In an interview with Redbook for the magazine's new cover story, the mom of two admits motherhood has brought with it an unexpected companion. “Literally having children has brought fear to my life," Clarkson said, according to Us Weekly. “That sounds horrible, I know, but before kids I was fearless. Now I go to bed and I have nightmares of someone just grabbing my little girl and running.” Yikes!

The three-time Grammy winner went on to say she is afraid of not being able to protect her kiddos. “I’m a mama bear,” Clarkson said, according to Us Weekly.

It's probably for the best that this mama bear wasn't around when her daughter, River, encountered a bully at the park. As the singer told Redbook:

Our nanny told me ... that she just crumbled. I wouldn’t have handled that well. I totally went off on that 6-year-old in my head.

Thanks to Clarkson's teenage stepdaughter Savannah, though, it seems the singer already has practical experience under her belt when it comes to helping kids deal with bullies. “I just say, ‘You see all this stuff that gets said about me all the time? Just brush it off. Just worry about your own path, your own front porch, and everyone else can worry about theirs,’” she told People, of her advice to Savannah about cyberbullying. “It’s a shame that you have to teach that, but it’s an important lesson to learn: to let go of the things you can’t control.”

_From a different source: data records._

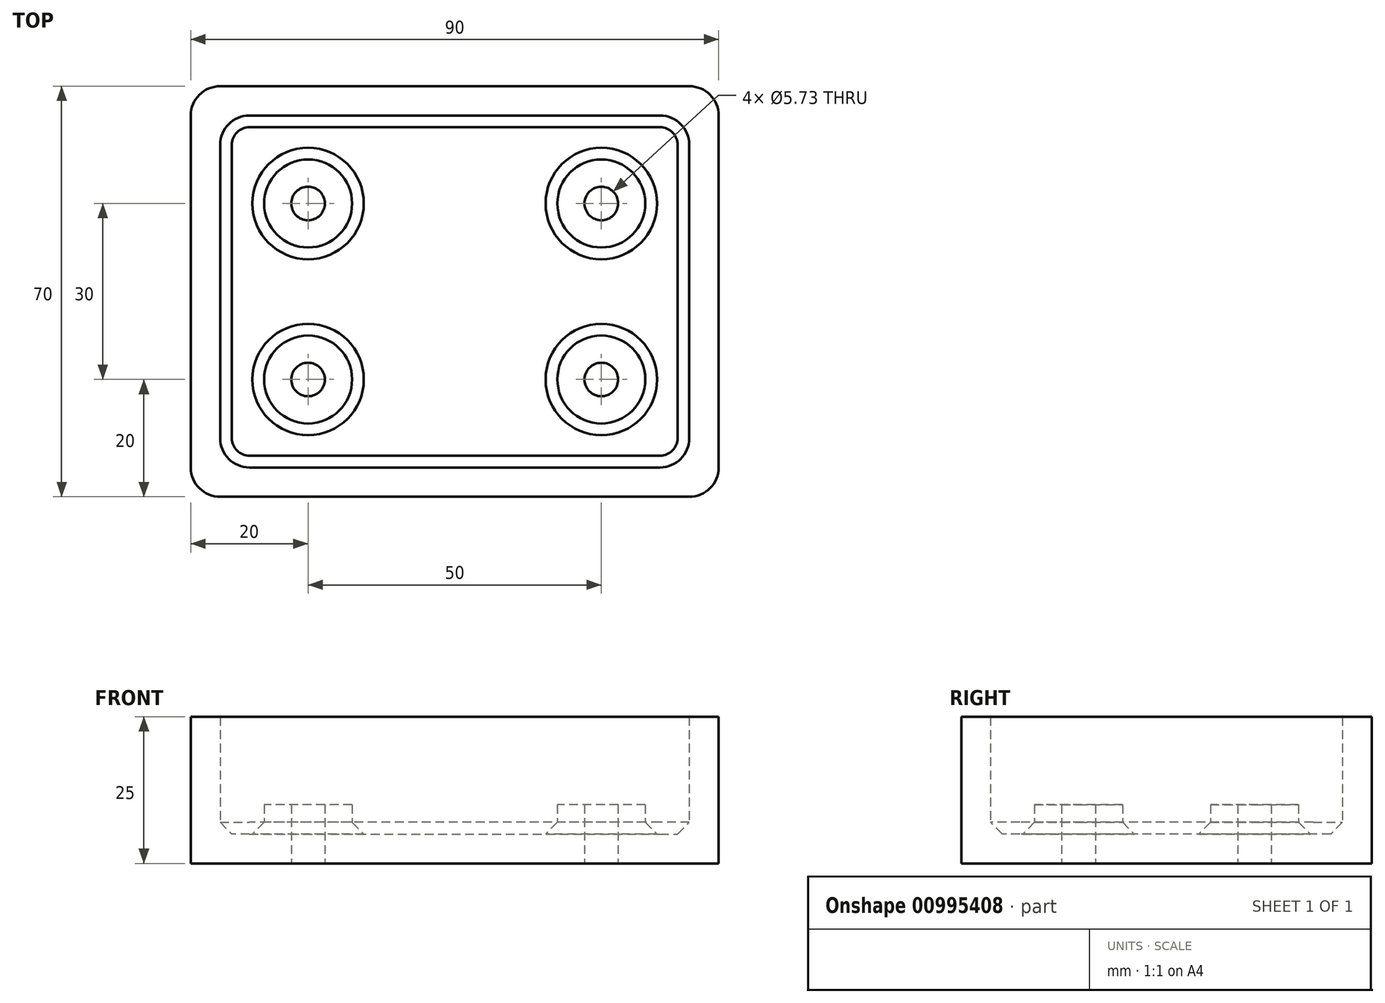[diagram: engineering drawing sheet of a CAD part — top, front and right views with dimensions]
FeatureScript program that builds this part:
annotation { "Feature Type Name" : "Feature", "Feature Type Description" : "" }
export const myFeature = defineFeature(function(context is Context, id is Id, definition is map)
    precondition{}
    {
        {
            var Q0;
            Q0=qCreatedBy(makeId("Top.planeOp"),FACE);
            var sketch = newSketch(context, id + "F0", { "sketchPlane" : qUnion([Q0])});
            skLineSegment(sketch, "E0.bottom", {"start": v(40, -30) * mm, "end": v(-40, -30) * mm});
            skLineSegment(sketch, "E0.top", {"start": v(40, 30) * mm, "end": v(-40, 30) * mm});
            skLineSegment(sketch, "E0.left", {"start": v(40, -30) * mm, "end": v(40, 30) * mm});
            skLineSegment(sketch, "E0.right", {"start": v(-40, -30) * mm, "end": v(-40, 30) * mm});
            skPoint(sketch, "E0.middle", {"position": v(0, 0) * mm});
            skLineSegment(sketch, "E1.0", {"start": v(45, 35) * mm, "end": v(-45, 35) * mm});
            skLineSegment(sketch, "E1.1", {"start": v(45, -35) * mm, "end": v(45, 35) * mm});
            skLineSegment(sketch, "E1.2", {"start": v(45, -35) * mm, "end": v(-45, -35) * mm});
            skLineSegment(sketch, "E1.3", {"start": v(-45, -35) * mm, "end": v(-45, 35) * mm});
            skLineSegment(sketch, "E2.0", {"start": v(25, -15) * mm, "end": v(25, 15) * mm, "construction": true});
            skLineSegment(sketch, "E2.1", {"start": v(-25, -15) * mm, "end": v(25, -15) * mm, "construction": true});
            skLineSegment(sketch, "E2.2", {"start": v(-25, 15) * mm, "end": v(-25, -15) * mm, "construction": true});
            skLineSegment(sketch, "E2.3", {"start": v(25, 15) * mm, "end": v(-25, 15) * mm, "construction": true});
            skCircle(sketch, "E3", {"center": v(-25, 15) * mm, "radius": 7.5 * mm});
            skCircle(sketch, "E4", {"center": v(25, 15) * mm, "radius": 7.5 * mm});
            skCircle(sketch, "E5", {"center": v(25, -15) * mm, "radius": 7.5 * mm});
            skCircle(sketch, "E6", {"center": v(-25, -15) * mm, "radius": 7.5 * mm});
            skCircle(sketch, "E7", {"center": v(-25, 15) * mm, "radius": 2.86 * mm});
            skCircle(sketch, "E8", {"center": v(25, 15) * mm, "radius": 2.86 * mm});
            skCircle(sketch, "E9", {"center": v(25, -15) * mm, "radius": 2.86 * mm});
            skCircle(sketch, "E10", {"center": v(-25, -15) * mm, "radius": 2.86 * mm});
            skSolve(sketch);
        }
        {
            var Q0;
            Q0=makeQuery(id+"F0.imprint","IMPRINT",FACE,{"disambiguationData":[TD([[makeQuery(id+"F0.imprint","IMPRINT",EDGE,{"derivedFrom":sQuery(id+"F0.wireOp",EDGE,"E0.bottom")}),1.0]])]});
            extrude(context, id + "F1", {"entities" : qUnion([Q0]), "depth" : 25 * mm, "offsetDistance" : 25 * mm});
        }
        {
            var Q0;
            Q0=makeQuery(id+"F0.imprint","IMPRINT",FACE,{"disambiguationData":[TD([[makeQuery(id+"F0.imprint","IMPRINT",EDGE,{"derivedFrom":sQuery(id+"F0.wireOp",EDGE,"E0.bottom")}),-1.0]])]});
            extrude(context, id + "F2", {"entities" : qUnion([Q0]), "operationType" : NewBodyOperationType.ADD, "depth" : 5 * mm, "offsetDistance" : 25 * mm});
        }
        {
            var Q0;
            Q0=makeQuery(id+"F0.imprint","IMPRINT",FACE,{"disambiguationData":[TD([[makeQuery(id+"F0.imprint","IMPRINT",EDGE,{"derivedFrom":sQuery(id+"F0.wireOp",EDGE,"E3")}),1.0]])]});
            var Q1;
            Q1=makeQuery(id+"F0.imprint","IMPRINT",FACE,{"disambiguationData":[TD([[makeQuery(id+"F0.imprint","IMPRINT",EDGE,{"derivedFrom":sQuery(id+"F0.wireOp",EDGE,"E6")}),1.0]])]});
            var Q2;
            Q2=makeQuery(id+"F0.imprint","IMPRINT",FACE,{"disambiguationData":[TD([[makeQuery(id+"F0.imprint","IMPRINT",EDGE,{"derivedFrom":sQuery(id+"F0.wireOp",EDGE,"E4")}),1.0]])]});
            var Q3;
            Q3=makeQuery(id+"F0.imprint","IMPRINT",FACE,{"disambiguationData":[TD([[makeQuery(id+"F0.imprint","IMPRINT",EDGE,{"derivedFrom":sQuery(id+"F0.wireOp",EDGE,"E5")}),1.0]])]});
            var Q4;
            Q4=makeQuery(id+"F2.opExtrude","CAP_FACE",FACE,{"disambiguationData":[OSD([sQuery(id+"F0.wireOp",EDGE,"E0.bottom"),sQuery(id+"F0.wireOp",EDGE,"E0.top"),sQuery(id+"F0.wireOp",EDGE,"E0.left"),sQuery(id+"F0.wireOp",EDGE,"E0.right"),sQuery(id+"F0.wireOp",EDGE,"E3"),sQuery(id+"F0.wireOp",EDGE,"E4"),sQuery(id+"F0.wireOp",EDGE,"E5"),sQuery(id+"F0.wireOp",EDGE,"E6")])],"isStart":false});
            extrude(context, id + "F3", {"entities" : qUnion([Q0, Q1, Q2, Q3]), "operationType" : NewBodyOperationType.ADD, "depth" : 10 * mm, "endBoundEntityFace" : qUnion([Q4]), "hasOffset" : true, "offsetDistance" : 5 * mm});
        }
        {
            var Q0;
            Q0=makeQuery(id+"F1.opExtrude","SWEPT_EDGE",EDGE,{"disambiguationData":[OSD([sQuery(id+"F0.wireOp",EDGE,"E0.top"),sQuery(id+"F0.wireOp",EDGE,"E0.right")])]});
            var Q1;
            Q1=makeQuery(id+"F1.opExtrude","SWEPT_EDGE",EDGE,{"disambiguationData":[OSD([sQuery(id+"F0.wireOp",EDGE,"E1.0"),sQuery(id+"F0.wireOp",EDGE,"E1.1")])]});
            var Q2;
            Q2=makeQuery(id+"F1.opExtrude","SWEPT_EDGE",EDGE,{"disambiguationData":[OSD([sQuery(id+"F0.wireOp",EDGE,"E1.1"),sQuery(id+"F0.wireOp",EDGE,"E1.2")])]});
            var Q3;
            Q3=makeQuery(id+"F1.opExtrude","SWEPT_EDGE",EDGE,{"disambiguationData":[OSD([sQuery(id+"F0.wireOp",EDGE,"E1.2"),sQuery(id+"F0.wireOp",EDGE,"E1.3")])]});
            var Q4;
            Q4=makeQuery(id+"F1.opExtrude","SWEPT_EDGE",EDGE,{"disambiguationData":[OSD([sQuery(id+"F0.wireOp",EDGE,"E1.0"),sQuery(id+"F0.wireOp",EDGE,"E1.3")])]});
            var Q5;
            Q5=makeQuery(id+"F1.opExtrude","SWEPT_EDGE",EDGE,{"disambiguationData":[OSD([sQuery(id+"F0.wireOp",EDGE,"E0.bottom"),sQuery(id+"F0.wireOp",EDGE,"E0.left")])]});
            var Q6;
            Q6=makeQuery(id+"F1.opExtrude","SWEPT_EDGE",EDGE,{"disambiguationData":[OSD([sQuery(id+"F0.wireOp",EDGE,"E0.bottom"),sQuery(id+"F0.wireOp",EDGE,"E0.right")])]});
            var Q7;
            Q7=makeQuery(id+"F1.opExtrude","SWEPT_EDGE",EDGE,{"disambiguationData":[OSD([sQuery(id+"F0.wireOp",EDGE,"E0.top"),sQuery(id+"F0.wireOp",EDGE,"E0.left")])]});
            fillet(context, id + "F4", {"entities" : qUnion([Q0, Q1, Q2, Q3, Q4, Q5, Q6, Q7]), "radius" : 5 * mm, "tangentPropagation" : true, "allowEdgeOverflow" : false});
        }
        {
            var Q0;
            Q0=makeQuery(id+"F2.opExtrude","CAP_EDGE",EDGE,{"disambiguationData":[OSD([sQuery(id+"F0.wireOp",EDGE,"E3")])],"isStart":false});
            var Q1;
            Q1=makeQuery(id+"F2.opExtrude","CAP_EDGE",EDGE,{"disambiguationData":[OSD([sQuery(id+"F0.wireOp",EDGE,"E4")])],"isStart":false});
            var Q2;
            Q2=makeQuery(id+"F2.opExtrude","CAP_EDGE",EDGE,{"disambiguationData":[OSD([sQuery(id+"F0.wireOp",EDGE,"E6")])],"isStart":false});
            var Q3;
            Q3=makeQuery(id+"F2.opExtrude","CAP_FACE",FACE,{"disambiguationData":[OSD([sQuery(id+"F0.wireOp",EDGE,"E0.bottom"),sQuery(id+"F0.wireOp",EDGE,"E0.top"),sQuery(id+"F0.wireOp",EDGE,"E0.left"),sQuery(id+"F0.wireOp",EDGE,"E0.right"),sQuery(id+"F0.wireOp",EDGE,"E3"),sQuery(id+"F0.wireOp",EDGE,"E4"),sQuery(id+"F0.wireOp",EDGE,"E5"),sQuery(id+"F0.wireOp",EDGE,"E6")])],"isStart":false});
            chamfer(context, id + "F5", {"entities" : qUnion([Q0, Q1, Q2, Q3]), "width" : 2 * mm, "tangentPropagation" : true});
        }
    });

If you've lost track, Clarkson, 35, is mom to 3-year-old daughter, River, and 19-month-old, Remy, with husband Brandon Blackstock. She is also a stepmother to Blackstock's two children from a previous marriage — Savannah, 16, and Seth, 11. And if you ask this mama, that's more than enough. "Oh God, those tubes are gone!” she told KTU’s Cubby and Carolina in the Morning back in September. “That’s blasphemy. We don’t even speak of it. We’re both fixed in our own ways, yet we’ll still probably get pregnant again somehow.”

With three kids of my own, I can relate to Clarkson's overwhelming need to protect her children from life's ugliness. Especially with my firstborn, I've told off more than a few kids at the playground. And then there's this one time I won't ever forget. My little guy was 2 years old, and we were playing at a local splash pad near the end of summer. A young teenager was goofing off and riding his bike through the water — for what reason, I have no idea because there was specifically a sign that read, "No bicycles" — and wasn't paying attention. He nearly ran over my toddler. With a bicycle. I'm a little ashamed to admit that F-bombs flew freely from my mama bear mouth. It didn't exactly help that I was pregnant at the time. Damn hormones.

So yeah. I totally feel you, Kelly. I wish I could say it gets easier as they grow older, but I would be lying. Instead of freaking out over the possibility of your toddler tripping over a step or choking on a grape, you'll be worrying if other kids like him or why he's having trouble behaving at school. The urge to protect our children doesn't go away; it merely changes with the season of life.